Los Banos police release the names of the officers involved in deadly shooting
Los Banos police on Friday released the names of the two officers involved in the deadly shooting of a man who appeared to be armed earlier this month.
The officers were identified by the department as Luis Castellanos Jr. and Omar Mondragon. Castellanos has been a police officer in Los Banos for four years while Mondragon has been a police officer for about a year and a half.
Cmdr. Jason Hedden said both men worked as community service officers at the Los Banos jail before becoming street cops.

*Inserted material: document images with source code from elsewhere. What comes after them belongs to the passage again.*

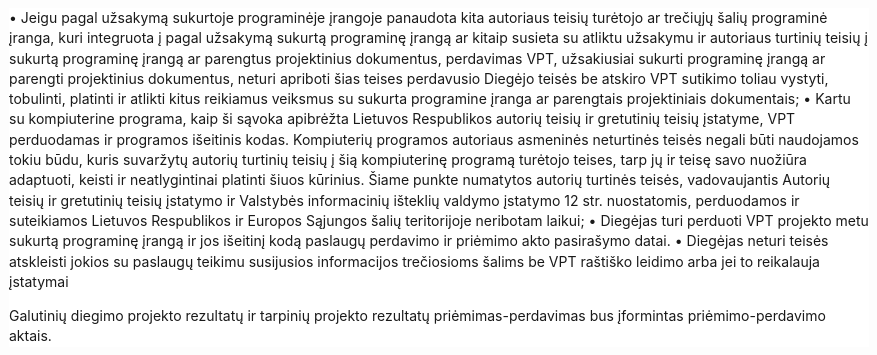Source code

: •	Jeigu pagal užsakymą sukurtoje programinėje įrangoje panaudota kita autoriaus teisių turėtojo ar trečiųjų šalių programinė įranga, kuri integruota į pagal užsakymą sukurtą programinę įrangą ar kitaip susieta su atliktu užsakymu ir autoriaus turtinių teisių į sukurtą programinę įrangą ar parengtus projektinius dokumentus, perdavimas VPT, užsakiusiai sukurti programinę įrangą ar parengti projektinius dokumentus, neturi apriboti šias teises perdavusio Diegėjo teisės be atskiro VPT sutikimo toliau vystyti, tobulinti, platinti ir atlikti kitus reikiamus veiksmus su sukurta programine įranga ar parengtais projektiniais dokumentais;
•	Kartu su kompiuterine programa, kaip ši sąvoka apibrėžta Lietuvos Respublikos autorių teisių ir gretutinių teisių įstatyme, VPT perduodamas ir programos išeitinis kodas. Kompiuterių programos autoriaus asmeninės neturtinės teisės negali būti naudojamos tokiu būdu, kuris suvaržytų autorių turtinių teisių į šią kompiuterinę programą turėtojo teises, tarp jų ir teisę savo nuožiūra adaptuoti, keisti ir neatlygintinai platinti šiuos kūrinius. Šiame punkte numatytos autorių turtinės teisės, vadovaujantis Autorių teisių ir gretutinių teisių įstatymo ir Valstybės informacinių išteklių valdymo įstatymo 12 str. nuostatomis,  perduodamos ir suteikiamos Lietuvos Respublikos ir Europos Sąjungos šalių teritorijoje neribotam laikui;
•	Diegėjas turi perduoti VPT projekto metu sukurtą programinę įrangą ir jos išeitinį kodą paslaugų perdavimo ir priėmimo akto pasirašymo datai. 
•	Diegėjas neturi teisės atskleisti jokios su paslaugų teikimu susijusios informacijos trečiosioms šalims be VPT raštiško leidimo arba jei to reikalauja įstatymai

Galutinių diegimo projekto rezultatų ir tarpinių projekto rezultatų priėmimas-perdavimas bus įformintas priėmimo-perdavimo aktais.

Castellanos was identified as the officer who opened fire on Salome Ramirez, a 34-year-old Los Banos man with a minor criminal record and, according to police, a history of acting “belligerent” and “aggressive” with officers. Hedden on Friday confirmed that, at nearly the same time that Castellanos fired his gun, the other officer, Mondragon, fired his Taser stun-gun at Ramirez.

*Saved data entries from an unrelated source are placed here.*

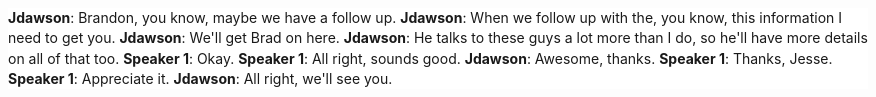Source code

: **Jdawson**: Brandon, you know, maybe we have a follow up.
**Jdawson**: When we follow up with the, you know, this information I need to get you.
**Jdawson**: We'll get Brad on here.
**Jdawson**: He talks to these guys a lot more than I do, so he'll have more details on all of that too.
**Speaker 1**: Okay.
**Speaker 1**: All right, sounds good.
**Jdawson**: Awesome, thanks.
**Speaker 1**: Thanks, Jesse.
**Speaker 1**: Appreciate it.
**Jdawson**: All right, we'll see you.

Both men on Friday remained on paid administrative leave, a standard procedure in all officer-involved shootings, Hedden confirmed.

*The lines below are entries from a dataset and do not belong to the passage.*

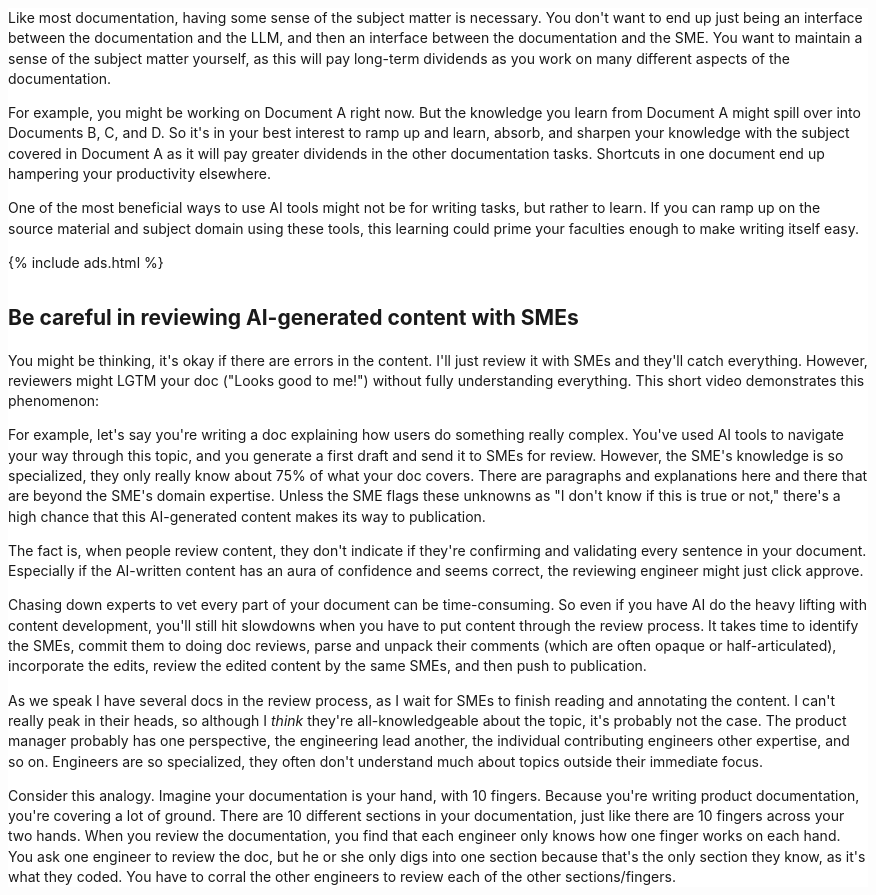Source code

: Like most documentation, having some sense of the subject matter is necessary. You don't want to end up just being an interface between the documentation and the LLM, and then an interface between the documentation and the SME. You want to maintain a sense of the subject matter yourself, as this will pay long-term dividends as you work on many different aspects of the documentation.

For example, you might be working on Document A right now. But the knowledge you learn from Document A might spill over into Documents B, C, and D. So it's in your best interest to ramp up and learn, absorb, and sharpen your knowledge with the subject covered in Document A as it will pay greater dividends in the other documentation tasks. Shortcuts in one document end up hampering your productivity elsewhere.

One of the most beneficial ways to use AI tools might not be for writing tasks, but rather to learn. If you can ramp up on the source material and subject domain using these tools, this learning could prime your faculties enough to make writing itself easy.

{% include ads.html %}

## Be careful in reviewing AI-generated content with SMEs

You might be thinking, it's okay if there are errors in the content. I'll just review it with SMEs and they'll catch everything. However, reviewers might LGTM your doc ("Looks good to me!") without fully understanding everything. This short video demonstrates this phenomenon:

<iframe width="560" height="315" src="https://www.youtube.com/embed/rR4n-0KYeKQ?si=4dN7NYRp9E5QyBdz" title="YouTube video player" frameborder="0" allow="accelerometer; autoplay; clipboard-write; encrypted-media; gyroscope; picture-in-picture; web-share" allowfullscreen></iframe>

For example, let's say you're writing a doc explaining how users do something really complex. You've used AI tools to navigate your way through this topic, and you generate a first draft and send it to SMEs for review. However, the SME's knowledge is so specialized, they only really know about 75% of what your doc covers. There are paragraphs and explanations here and there that are beyond the SME's domain expertise. Unless the SME flags these unknowns as "I don't know if this is true or not," there's a high chance that this AI-generated content makes its way to publication. 

The fact is, when people review content, they don't indicate if they're confirming and validating every sentence in your document. Especially if the AI-written content has an aura of confidence and seems correct, the reviewing engineer might just click approve. 

Chasing down experts to vet every part of your document can be time-consuming. So even if you have AI do the heavy lifting with content development, you'll still hit slowdowns when you have to put content through the review process. It takes time to identify the SMEs, commit them to doing doc reviews, parse and unpack their comments (which are often opaque or half-articulated), incorporate the edits, review the edited content by the same SMEs, and then push to publication.

As we speak I have several docs in the review process, as I wait for SMEs to finish reading and annotating the content. I can't really peak in their heads, so although I *think* they're all-knowledgeable about the topic, it's probably not the case. The product manager probably has one perspective, the engineering lead another, the individual contributing engineers other expertise, and so on. Engineers are so specialized, they often don't understand much about topics outside their immediate focus.

Consider this analogy. Imagine your documentation is your hand, with 10 fingers. Because you're writing product documentation, you're covering a lot of ground. There are 10 different sections in your documentation, just like there are 10 fingers across your two hands. When you review the documentation, you find that each engineer only knows how one finger works on each hand. You ask one engineer to review the doc, but he or she only digs into one section because that's the only section they know, as it's what they coded. You have to corral the other engineers to review each of the other sections/fingers.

Police on July 11 were called to investigate reports of a man with a gun in the area of the Los Banos Rail Trail, near G and Seventh Streets.
The officers spoke with Ramirez at the scene and he acknowledged having a weapon tucked into the waistline of his shorts, Police Chief Gary Brizzee has said.
But Ramirez didn’t place his hands in the air and he did not get down onto his knees when instructed to do so by the officers, Brizzee said.
“Suddenly the man lifts up his shirt with one hand and he retrieves the firearm, the handgun, and begins to withdraw it from his waistline,” Brizzee told reporters last week at a news conference.
That’s when Castellanos fired one shot from his weapon, striking Ramirez in the abdomen. Hedden said Mondragon fired his Taser stun-gun “almost simultaneously” with Castellanos opening fire.
“The officers followed training in deploying the two separate force options,” police said in a statement released Friday.
Police later learned the object tucked into Ramirez’s waistline was a replica firearm.
The officer-involved shooting remains under investigation by the Los Banos Police Department. The Merced County District Attorney’s Office will conduct an independent review, a standard investigation in officer-involved shootings.
Mondragon was one of three Los Banos police officers who made headlines last year when they rushed into a burning home to rescue a 5-year-old boy and an elderly woman. Mondragon and the two other officers later were honored as heroes by city leaders.